======== DATA RECORDS
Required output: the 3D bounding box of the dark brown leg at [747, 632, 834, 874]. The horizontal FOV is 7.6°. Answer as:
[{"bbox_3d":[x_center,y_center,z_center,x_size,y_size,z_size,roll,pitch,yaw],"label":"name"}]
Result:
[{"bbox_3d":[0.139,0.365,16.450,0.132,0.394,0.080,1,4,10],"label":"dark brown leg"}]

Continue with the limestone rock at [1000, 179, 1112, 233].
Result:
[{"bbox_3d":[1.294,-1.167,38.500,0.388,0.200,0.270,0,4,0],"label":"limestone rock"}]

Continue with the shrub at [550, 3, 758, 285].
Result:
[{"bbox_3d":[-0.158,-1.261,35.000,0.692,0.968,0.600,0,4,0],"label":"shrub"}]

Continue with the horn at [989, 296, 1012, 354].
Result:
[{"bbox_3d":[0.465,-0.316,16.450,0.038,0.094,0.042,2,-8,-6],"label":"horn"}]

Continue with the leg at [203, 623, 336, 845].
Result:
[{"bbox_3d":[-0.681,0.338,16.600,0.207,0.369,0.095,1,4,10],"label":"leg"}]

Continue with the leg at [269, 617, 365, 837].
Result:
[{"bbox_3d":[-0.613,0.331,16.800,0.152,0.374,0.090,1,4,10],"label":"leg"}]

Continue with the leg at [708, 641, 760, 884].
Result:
================
Return every record above. Copy each one exactly.

SOLUTION TO THIS PROBLEM:
Required output: the 3D bounding box of the dark brown leg at [747, 632, 834, 874]. The horizontal FOV is 7.6°. Answer as:
[{"bbox_3d":[x_center,y_center,z_center,x_size,y_size,z_size,roll,pitch,yaw],"label":"name"}]
Result:
[{"bbox_3d":[0.139,0.365,16.450,0.132,0.394,0.080,1,4,10],"label":"dark brown leg"}]

Continue with the limestone rock at [1000, 179, 1112, 233].
Result:
[{"bbox_3d":[1.294,-1.167,38.500,0.388,0.200,0.270,0,4,0],"label":"limestone rock"}]

Continue with the shrub at [550, 3, 758, 285].
Result:
[{"bbox_3d":[-0.158,-1.261,35.000,0.692,0.968,0.600,0,4,0],"label":"shrub"}]

Continue with the horn at [989, 296, 1012, 354].
Result:
[{"bbox_3d":[0.465,-0.316,16.450,0.038,0.094,0.042,2,-8,-6],"label":"horn"}]

Continue with the leg at [203, 623, 336, 845].
Result:
[{"bbox_3d":[-0.681,0.338,16.600,0.207,0.369,0.095,1,4,10],"label":"leg"}]

Continue with the leg at [269, 617, 365, 837].
Result:
[{"bbox_3d":[-0.613,0.331,16.800,0.152,0.374,0.090,1,4,10],"label":"leg"}]

Continue with the leg at [708, 641, 760, 884].
Result:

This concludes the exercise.